As Melissa explained, the economic dominoes are falling. The low mortgage rates of 2020 have given way to rising costs, and people are losing their homes. The Root Cellar meets this soaring demand entirely through fundraising and community contributions. This fact alone is a powerful testament to local generosity. Support from local business includes
sponsorship for the Community Cafe
sponsorship for the Kids Club
donations of warehouse shelves
fresh produce
free shipping
donation of temporary warehouse spaces
The list goes on…there are a LOT of community supporters.
Dignity as a Guiding Principle
One of the most impactful takeaways was the commitment to dignity. The Root Cellar has moved from pre-packaged hampers to a shopping experience. Clients, by appointment to ensure a smooth process, choose their own food. The result? They take about 30 pounds less food, proving that choice reduces waste and restores autonomy.
“We used to watch people as they were shopping, but nobody abuses it,” Melissa told our group. “We often have to tell people to take the limit.” This trust-based, individual approach, funded entirely by donor dollars, is a model of efficient and respectful service. There are 13 items that are always guarantee to be “in stock”, these have limits. Diapers and feminine hygiene products are also always “in stock”.
Once upon a time, people seeking help from the food bank had to fill out forms and produce numerous documents before being able to access it. The Root Cellar does still have checks and balance but they provide food first, then they do the paperwork. Clients are assisted in becoming self sufficient if possible but some are on fixed incomes without a way to improve their situation. Nobody is turned away.
The Brown Bag lunch program is another wonderful example of preserving dignity. This is a program where lunches are delivered to local schools on a daily basis. Families do not have to fill out any paperwork - the requests come from the teachers themselves as they are the ones who notice when a child has no lunch or an inadequate one.
A Hub of Innovation, Powered by People
It was inspiring to see a community-powered organization operating with such efficiency. With zero government funding, The Root Cellar’s existence hinges on its ability to innovate and form powerful partnerships:
Circular Economies: The LOOP Program redirects inedible food to livestock and returns meat to the pantry.
Combating Waste: Unsold birthday cakes are frozen for families celebrating a child’s birthday.

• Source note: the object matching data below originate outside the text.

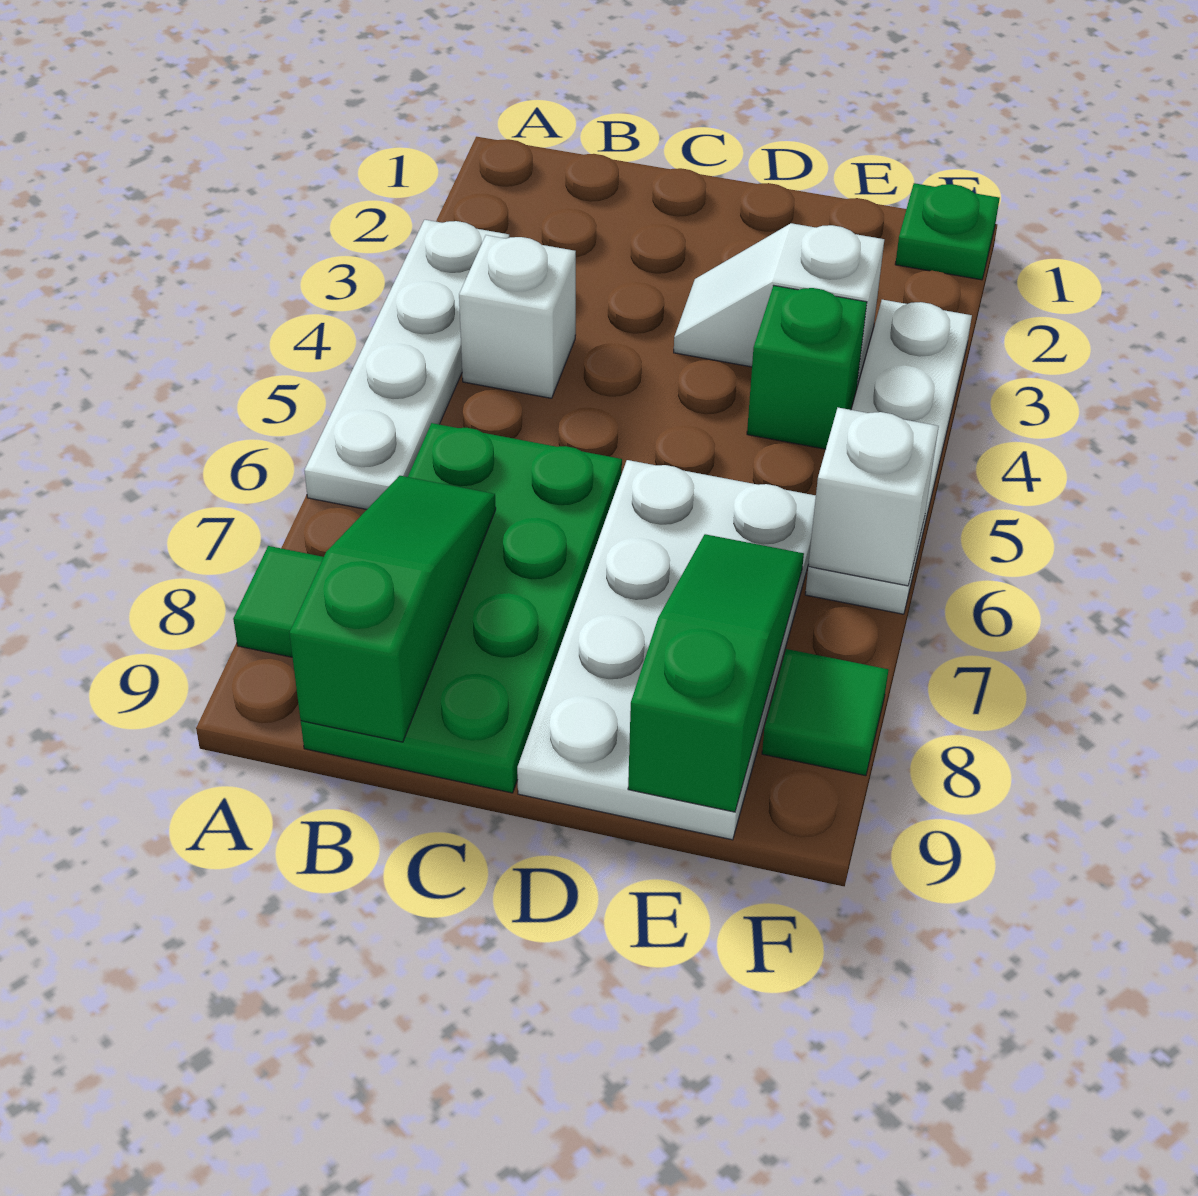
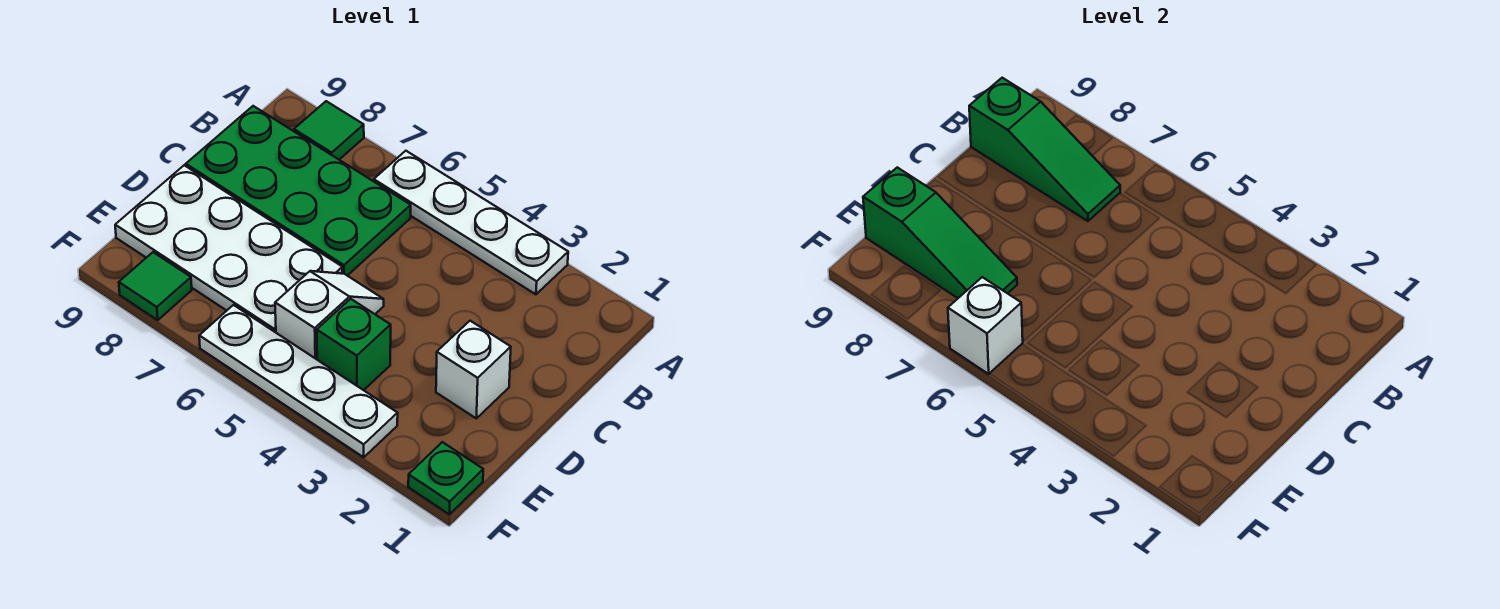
white 1x1 brick [459,235,576,398] -> white 1x1 brick moved to [436,321,511,418]
white 1x2 slope [674,223,884,386] -> white 1x2 slope moved to [275,271,384,359]

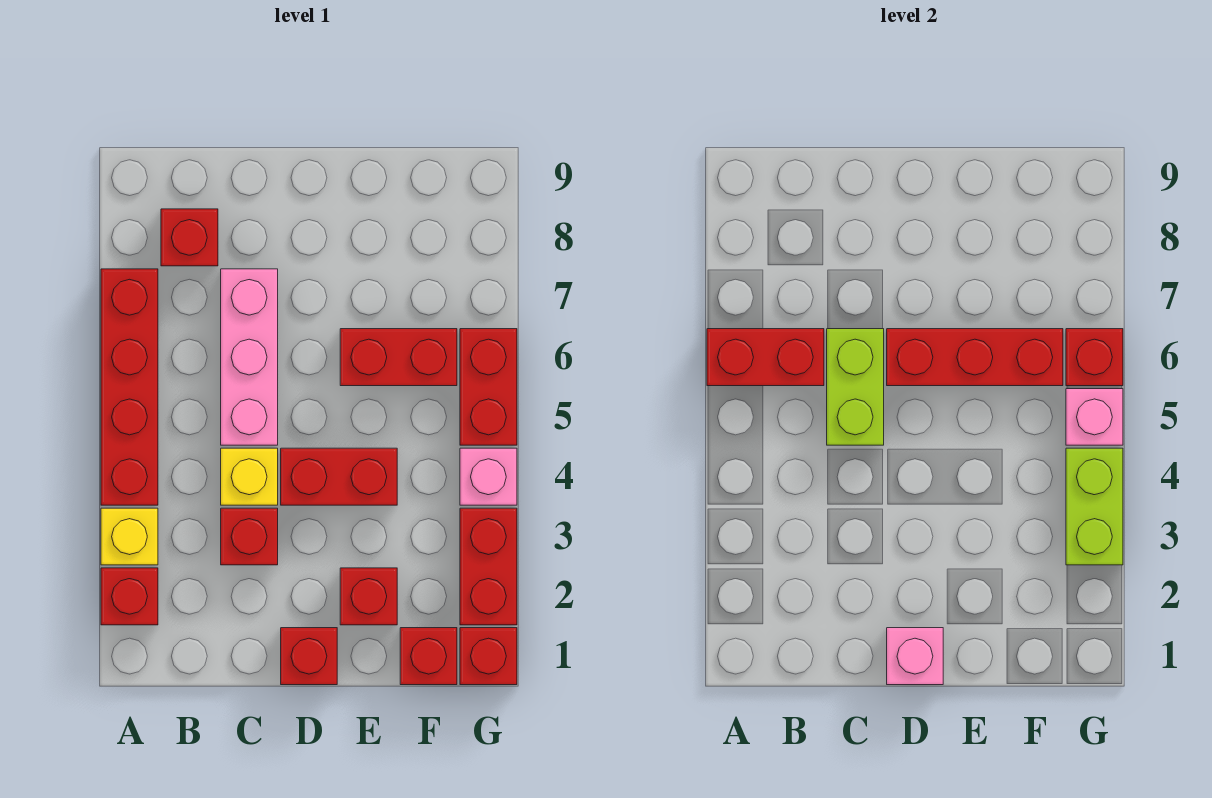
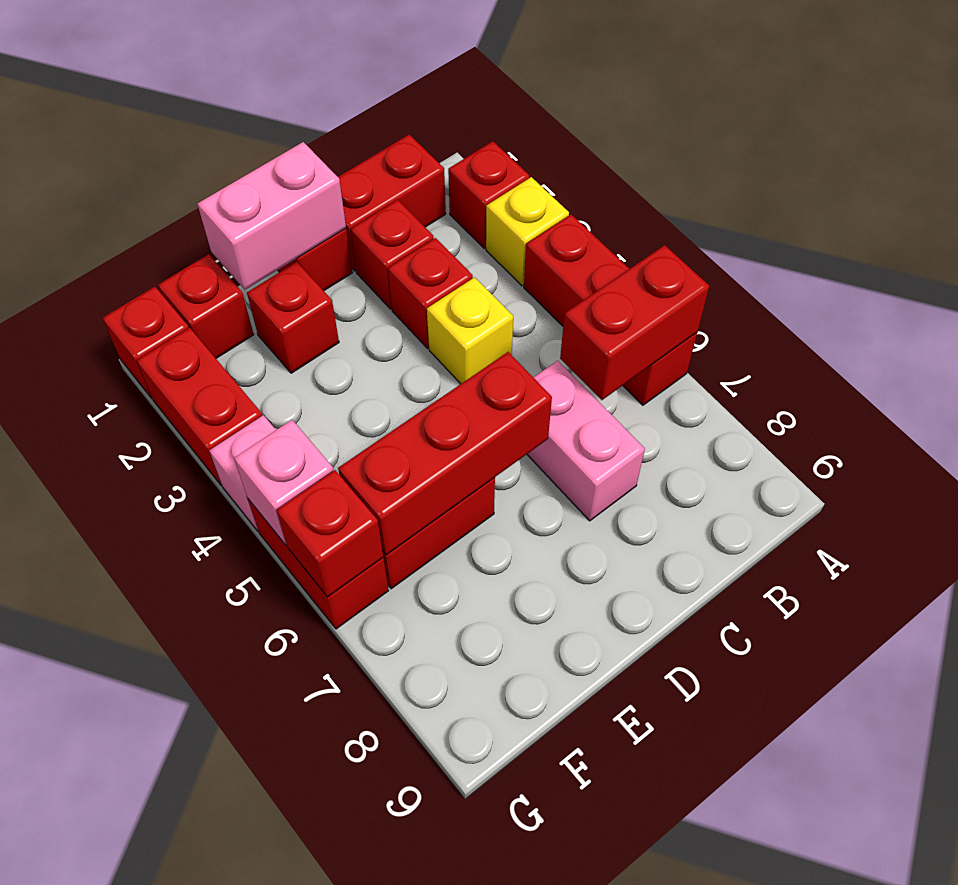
red 1x4 brick [101,269,158,505] -> red 1x3 brick [524,214,697,405]
red 1x1 brick [161,209,218,266] -> red 1x1 brick moved to [351,200,434,309]
pink 1x3 brick [221,269,278,445] -> pink 1x2 brick [527,361,645,521]
lime 1x2 brick [827,329,884,445] -> none
pink 1x1 brick [887,628,943,685] -> pink 1x2 brick [197,142,346,290]
red 1x2 brick [281,448,397,505] -> red 1x2 brick moved to [338,134,446,271]
lime 1x2 brick [1066,448,1123,565] -> none

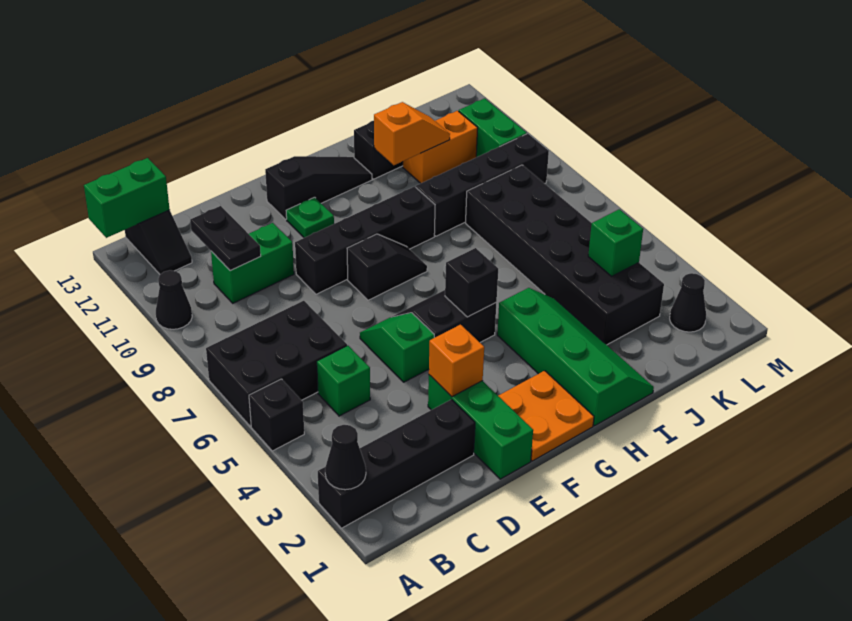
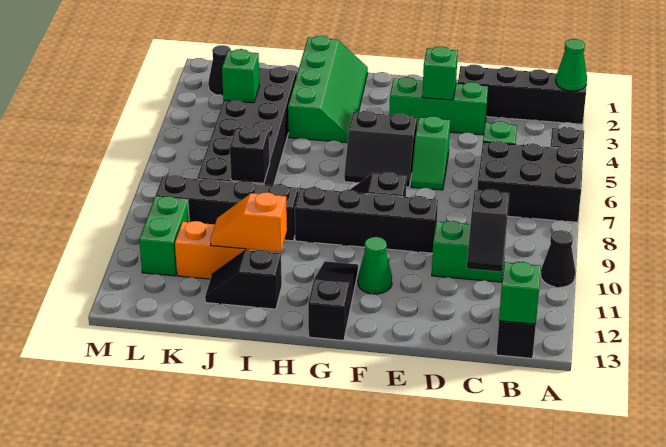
black 1x1 cone [325,425,366,490] -> green 1x1 cone [556,39,587,91]
green 1x2 brick [84,158,170,238] -> green 1x1 brick [499,262,541,324]
black 1x2 plate [190,206,261,271] -> black 1x2 slope [467,189,509,272]
green 1x3 brick [428,375,533,479] -> green 1x3 brick turned to [389,77,488,135]
orange 1x1 brick [429,325,484,397] -> green 1x1 brick [422,46,458,100]
orange 2x2 plate [498,371,594,461] -> none
green 1x1 plate [286,197,334,238] -> green 1x1 cone [358,237,392,294]
black 1x3 slope [265,156,372,219] -> black 1x3 slope turned to [308,261,358,341]
black 1x1 brick [445,248,498,317] -> black 1x1 brick moved to [230,127,270,183]
green 2x4 slope [497,288,654,426] -> green 2x4 slope turned to [288,36,368,143]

Collaboration, Not Competition: They act as a hub collecting food from local stores (stores didn’t want multiple trucks picking up) and then supplying 48 other local organizations with food through their Food Collaboration program.
Eg - The Root Cellar provided the Mustard Seed with 75,000 lbs of food last year. This collaboration continues at the provincial level - if one food bank has a surplus of something perishable, they will share it with another food bank.
This self-sufficient, entrepreneurial spirit is a powerful example of what our community can achieve.